### Tu objetivo
Contesta estas preguntas según el pasaje:
(a) ¿De qué se alimentaba el anciano de la leyenda?
(b) ¿Desde qué edad trabajó don Berna como peón?
(c) ¿A qué precio vendía don Berna el manojo de flores?

### Pasaje del texto
-.-.-

Recuerda las historias míticas de la Laguna encantada como la del Viejo Ranero. Mantenía muy vivo el recuerdo de José Ángel a quien le gustaba mucho la leyenda del anciano que se alimentaba de ranas. La gente le ponía ofrendas para que tuviera abundantes cosechas. En aquellos años las milpas daban muchos elotes y las flores eran muy grandes y radiantes. Sin embargo, un día los habitantes dijeron que era hechicero y que sólo traía plagas al campo. Lo olvidaron y el viejo murió de tristeza.
Don Berna desde los 11 años trabajó como peón para ganarse la comida. Muy joven se cansó con doña Romana. Vivieron en una casa que le prestaron. Con el tiempo aprendió el duro trabajo dela albañilería y también pudo trabajar en una herrería. En noviembre rentaba algunos terrenos para sembrar cempasúchil y tercio pelo. El mercado de Tixtla ha sido muy generoso con la gente del campo. A 10 pesos vendía el manojo de flores.

-.-.-

### Material proporcionado

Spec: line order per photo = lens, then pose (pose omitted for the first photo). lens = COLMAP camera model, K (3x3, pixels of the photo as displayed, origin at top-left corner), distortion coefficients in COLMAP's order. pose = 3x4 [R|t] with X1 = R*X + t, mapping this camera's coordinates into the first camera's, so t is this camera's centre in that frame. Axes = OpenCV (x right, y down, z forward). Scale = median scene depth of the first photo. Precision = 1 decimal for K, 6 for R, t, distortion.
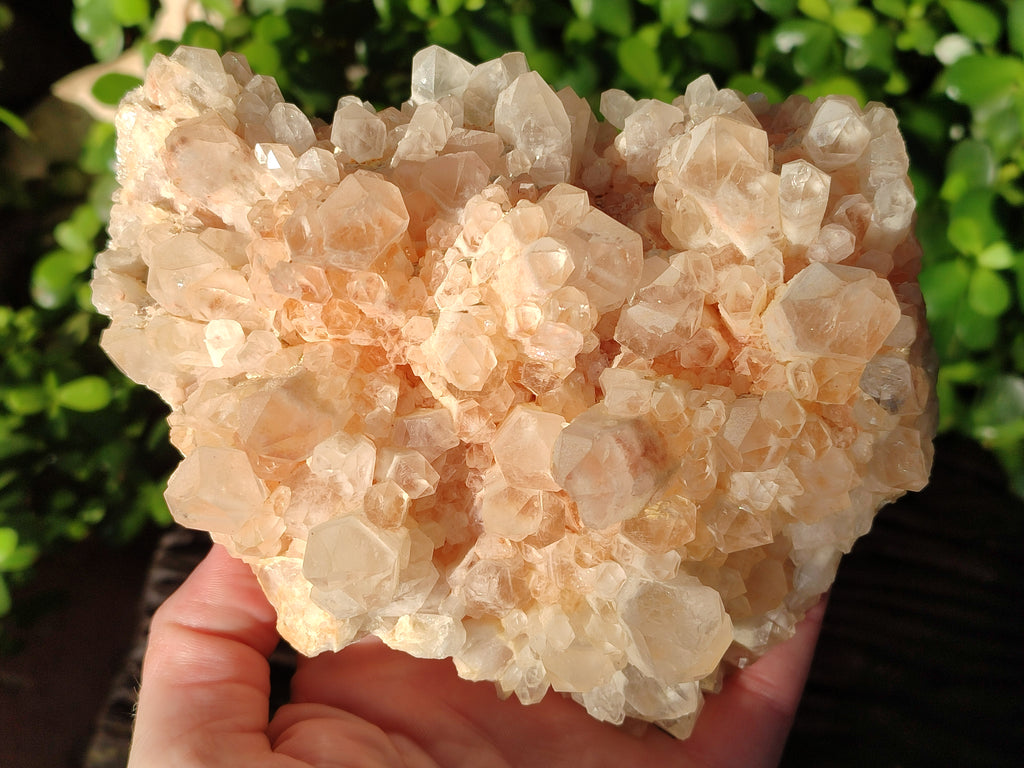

-.-.-

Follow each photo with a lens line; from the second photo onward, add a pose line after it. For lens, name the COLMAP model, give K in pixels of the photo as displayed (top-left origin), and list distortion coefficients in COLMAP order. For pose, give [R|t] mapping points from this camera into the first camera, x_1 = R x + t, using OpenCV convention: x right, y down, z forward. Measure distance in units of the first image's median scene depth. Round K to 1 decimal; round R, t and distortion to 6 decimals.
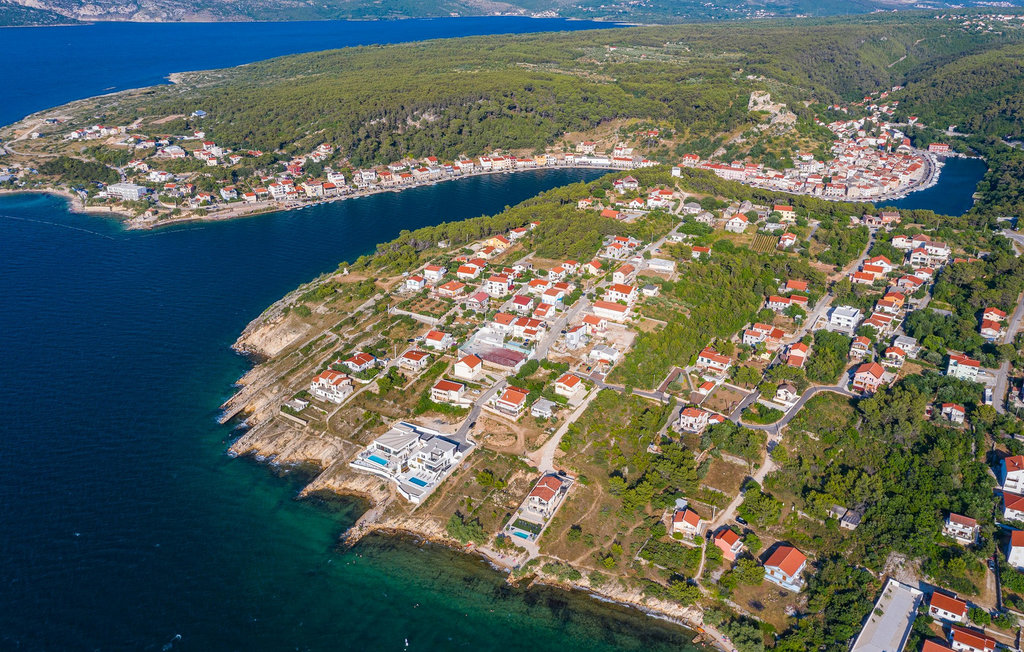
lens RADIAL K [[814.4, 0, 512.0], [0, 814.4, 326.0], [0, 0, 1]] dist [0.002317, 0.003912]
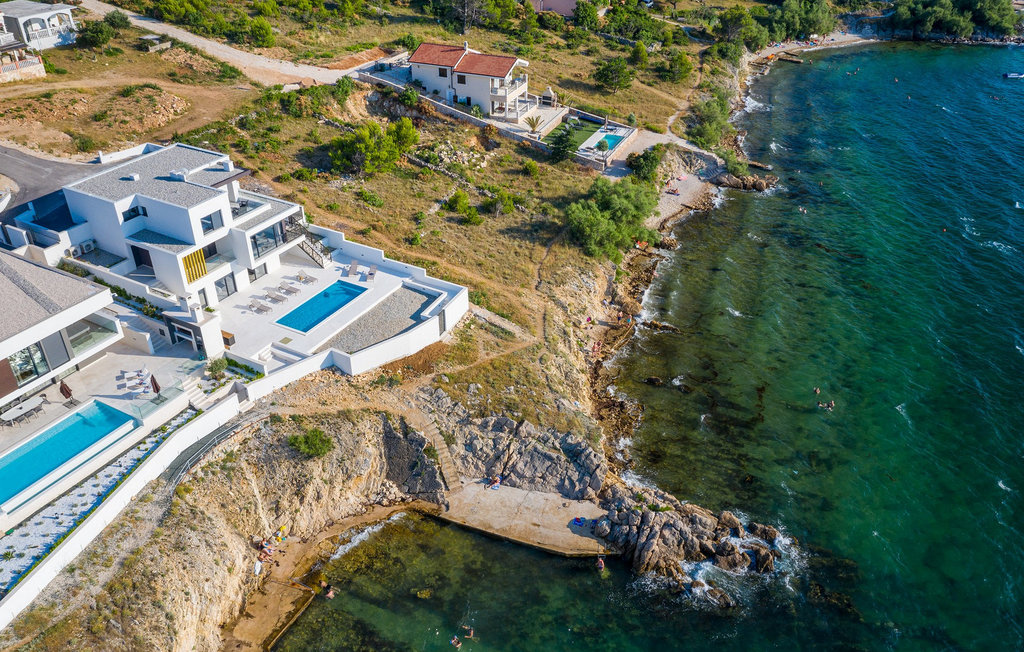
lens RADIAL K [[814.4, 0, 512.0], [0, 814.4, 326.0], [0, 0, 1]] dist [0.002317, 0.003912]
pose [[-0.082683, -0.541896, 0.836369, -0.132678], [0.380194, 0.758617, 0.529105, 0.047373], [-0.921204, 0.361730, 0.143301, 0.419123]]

-.-.-

### Tarea resuelta
(a) De ranas.
(b) Desde los 11 años.
(c) A 10 pesos.